• [Stated problem]
Extract the part of the records that opens at their first line and closes with the line containing "கோழைத்தனத்தைப்". Reproduce each line unchanged.

• [Record excerpts]

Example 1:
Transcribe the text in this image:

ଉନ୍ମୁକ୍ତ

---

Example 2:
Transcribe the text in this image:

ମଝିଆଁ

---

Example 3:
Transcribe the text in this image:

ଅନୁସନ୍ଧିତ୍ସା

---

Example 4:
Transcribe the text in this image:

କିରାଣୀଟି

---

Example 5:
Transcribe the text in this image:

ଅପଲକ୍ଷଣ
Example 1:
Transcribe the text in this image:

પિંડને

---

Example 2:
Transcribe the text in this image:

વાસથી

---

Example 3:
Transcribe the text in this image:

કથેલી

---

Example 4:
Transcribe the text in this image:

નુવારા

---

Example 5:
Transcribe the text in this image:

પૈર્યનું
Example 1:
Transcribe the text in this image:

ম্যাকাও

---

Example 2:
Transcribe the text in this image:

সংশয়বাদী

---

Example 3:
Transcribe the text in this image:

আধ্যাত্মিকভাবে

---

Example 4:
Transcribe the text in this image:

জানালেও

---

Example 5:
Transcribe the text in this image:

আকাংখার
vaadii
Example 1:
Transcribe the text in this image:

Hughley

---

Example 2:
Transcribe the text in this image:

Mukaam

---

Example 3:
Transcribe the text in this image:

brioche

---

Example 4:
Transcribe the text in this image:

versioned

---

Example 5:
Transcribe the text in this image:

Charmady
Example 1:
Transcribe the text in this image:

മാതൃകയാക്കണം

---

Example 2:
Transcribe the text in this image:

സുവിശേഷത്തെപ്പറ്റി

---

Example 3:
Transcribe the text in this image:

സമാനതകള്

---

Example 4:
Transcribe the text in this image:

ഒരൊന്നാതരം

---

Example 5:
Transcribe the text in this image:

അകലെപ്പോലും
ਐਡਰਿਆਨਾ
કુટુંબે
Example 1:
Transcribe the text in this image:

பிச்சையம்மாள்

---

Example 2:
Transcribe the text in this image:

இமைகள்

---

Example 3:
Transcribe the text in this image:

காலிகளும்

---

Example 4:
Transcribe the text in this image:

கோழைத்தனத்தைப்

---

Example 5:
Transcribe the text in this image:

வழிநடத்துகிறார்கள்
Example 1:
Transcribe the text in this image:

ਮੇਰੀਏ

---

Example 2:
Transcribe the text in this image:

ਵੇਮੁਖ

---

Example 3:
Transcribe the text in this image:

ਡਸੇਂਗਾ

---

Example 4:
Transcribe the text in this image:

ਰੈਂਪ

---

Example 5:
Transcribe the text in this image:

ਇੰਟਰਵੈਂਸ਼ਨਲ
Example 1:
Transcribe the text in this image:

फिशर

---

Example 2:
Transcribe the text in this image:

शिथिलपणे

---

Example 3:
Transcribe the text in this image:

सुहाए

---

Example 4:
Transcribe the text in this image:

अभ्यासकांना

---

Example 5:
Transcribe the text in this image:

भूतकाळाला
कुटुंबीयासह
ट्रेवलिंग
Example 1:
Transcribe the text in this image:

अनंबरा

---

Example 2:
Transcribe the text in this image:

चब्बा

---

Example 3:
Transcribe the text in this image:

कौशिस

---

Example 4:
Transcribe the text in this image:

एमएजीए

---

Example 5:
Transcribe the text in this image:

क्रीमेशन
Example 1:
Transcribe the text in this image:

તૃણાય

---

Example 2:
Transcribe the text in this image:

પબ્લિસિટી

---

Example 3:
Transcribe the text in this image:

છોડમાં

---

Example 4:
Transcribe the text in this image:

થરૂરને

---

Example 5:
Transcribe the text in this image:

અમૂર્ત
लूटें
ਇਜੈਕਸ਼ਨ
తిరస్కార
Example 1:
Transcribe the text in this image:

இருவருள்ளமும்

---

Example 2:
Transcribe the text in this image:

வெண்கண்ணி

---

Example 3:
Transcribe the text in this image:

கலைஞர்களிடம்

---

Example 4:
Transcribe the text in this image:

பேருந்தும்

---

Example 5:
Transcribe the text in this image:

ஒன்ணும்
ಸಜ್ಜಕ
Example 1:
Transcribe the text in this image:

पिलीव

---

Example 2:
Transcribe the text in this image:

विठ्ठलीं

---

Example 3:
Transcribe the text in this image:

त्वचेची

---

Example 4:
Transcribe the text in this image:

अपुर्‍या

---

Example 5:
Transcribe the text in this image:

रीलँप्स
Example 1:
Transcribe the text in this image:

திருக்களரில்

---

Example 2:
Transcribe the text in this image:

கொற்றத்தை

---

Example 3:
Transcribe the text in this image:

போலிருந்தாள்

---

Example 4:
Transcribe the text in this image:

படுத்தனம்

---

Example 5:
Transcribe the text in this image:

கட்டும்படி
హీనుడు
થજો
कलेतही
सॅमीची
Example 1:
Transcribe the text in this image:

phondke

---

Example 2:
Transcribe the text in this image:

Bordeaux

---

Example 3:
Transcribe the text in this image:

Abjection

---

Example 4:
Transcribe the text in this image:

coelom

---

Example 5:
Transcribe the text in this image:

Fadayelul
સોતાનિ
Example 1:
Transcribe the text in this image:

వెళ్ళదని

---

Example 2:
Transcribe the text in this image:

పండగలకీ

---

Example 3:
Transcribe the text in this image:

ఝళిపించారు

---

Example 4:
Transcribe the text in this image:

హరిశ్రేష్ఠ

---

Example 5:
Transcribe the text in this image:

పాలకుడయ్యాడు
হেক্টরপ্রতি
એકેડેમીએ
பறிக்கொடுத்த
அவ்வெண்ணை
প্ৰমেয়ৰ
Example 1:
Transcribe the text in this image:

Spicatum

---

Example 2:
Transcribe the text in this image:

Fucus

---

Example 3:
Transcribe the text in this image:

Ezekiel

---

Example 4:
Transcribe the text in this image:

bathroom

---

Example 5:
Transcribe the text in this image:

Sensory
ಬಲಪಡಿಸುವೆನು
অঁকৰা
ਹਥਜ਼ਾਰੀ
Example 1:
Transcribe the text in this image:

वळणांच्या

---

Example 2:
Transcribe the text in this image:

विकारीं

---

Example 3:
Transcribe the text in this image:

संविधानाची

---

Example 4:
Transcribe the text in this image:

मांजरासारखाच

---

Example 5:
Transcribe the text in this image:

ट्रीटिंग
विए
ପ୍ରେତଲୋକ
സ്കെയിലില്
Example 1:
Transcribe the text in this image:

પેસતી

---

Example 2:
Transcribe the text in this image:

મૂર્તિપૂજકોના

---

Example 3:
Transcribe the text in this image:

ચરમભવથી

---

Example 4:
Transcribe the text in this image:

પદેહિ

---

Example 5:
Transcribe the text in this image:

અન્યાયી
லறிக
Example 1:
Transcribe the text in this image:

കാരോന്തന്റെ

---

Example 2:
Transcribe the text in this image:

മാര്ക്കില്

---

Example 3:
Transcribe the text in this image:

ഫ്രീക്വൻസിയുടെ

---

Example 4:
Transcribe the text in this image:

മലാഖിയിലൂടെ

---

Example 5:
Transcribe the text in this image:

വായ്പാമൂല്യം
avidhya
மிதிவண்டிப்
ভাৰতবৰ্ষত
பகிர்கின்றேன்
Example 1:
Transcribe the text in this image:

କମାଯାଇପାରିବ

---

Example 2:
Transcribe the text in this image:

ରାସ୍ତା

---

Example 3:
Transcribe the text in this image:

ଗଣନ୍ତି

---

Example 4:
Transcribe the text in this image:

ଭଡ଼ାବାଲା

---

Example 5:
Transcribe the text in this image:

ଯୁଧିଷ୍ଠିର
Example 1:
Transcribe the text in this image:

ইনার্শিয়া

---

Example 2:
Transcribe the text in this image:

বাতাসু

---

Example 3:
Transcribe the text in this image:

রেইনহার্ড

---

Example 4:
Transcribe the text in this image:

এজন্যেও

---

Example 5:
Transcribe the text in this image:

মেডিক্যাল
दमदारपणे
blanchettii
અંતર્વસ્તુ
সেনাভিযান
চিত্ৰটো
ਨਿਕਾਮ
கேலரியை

• [Task response]
Example 1:
Transcribe the text in this image:

ଉନ୍ମୁକ୍ତ

---

Example 2:
Transcribe the text in this image:

ମଝିଆଁ

---

Example 3:
Transcribe the text in this image:

ଅନୁସନ୍ଧିତ୍ସା

---

Example 4:
Transcribe the text in this image:

କିରାଣୀଟି

---

Example 5:
Transcribe the text in this image:

ଅପଲକ୍ଷଣ
Example 1:
Transcribe the text in this image:

પિંડને

---

Example 2:
Transcribe the text in this image:

વાસથી

---

Example 3:
Transcribe the text in this image:

કથેલી

---

Example 4:
Transcribe the text in this image:

નુવારા

---

Example 5:
Transcribe the text in this image:

પૈર્યનું
Example 1:
Transcribe the text in this image:

ম্যাকাও

---

Example 2:
Transcribe the text in this image:

সংশয়বাদী

---

Example 3:
Transcribe the text in this image:

আধ্যাত্মিকভাবে

---

Example 4:
Transcribe the text in this image:

জানালেও

---

Example 5:
Transcribe the text in this image:

আকাংখার
vaadii
Example 1:
Transcribe the text in this image:

Hughley

---

Example 2:
Transcribe the text in this image:

Mukaam

---

Example 3:
Transcribe the text in this image:

brioche

---

Example 4:
Transcribe the text in this image:

versioned

---

Example 5:
Transcribe the text in this image:

Charmady
Example 1:
Transcribe the text in this image:

മാതൃകയാക്കണം

---

Example 2:
Transcribe the text in this image:

സുവിശേഷത്തെപ്പറ്റി

---

Example 3:
Transcribe the text in this image:

സമാനതകള്

---

Example 4:
Transcribe the text in this image:

ഒരൊന്നാതരം

---

Example 5:
Transcribe the text in this image:

അകലെപ്പോലും
ਐਡਰਿਆਨਾ
કુટુંબે
Example 1:
Transcribe the text in this image:

பிச்சையம்மாள்

---

Example 2:
Transcribe the text in this image:

இமைகள்

---

Example 3:
Transcribe the text in this image:

காலிகளும்

---

Example 4:
Transcribe the text in this image:

கோழைத்தனத்தைப்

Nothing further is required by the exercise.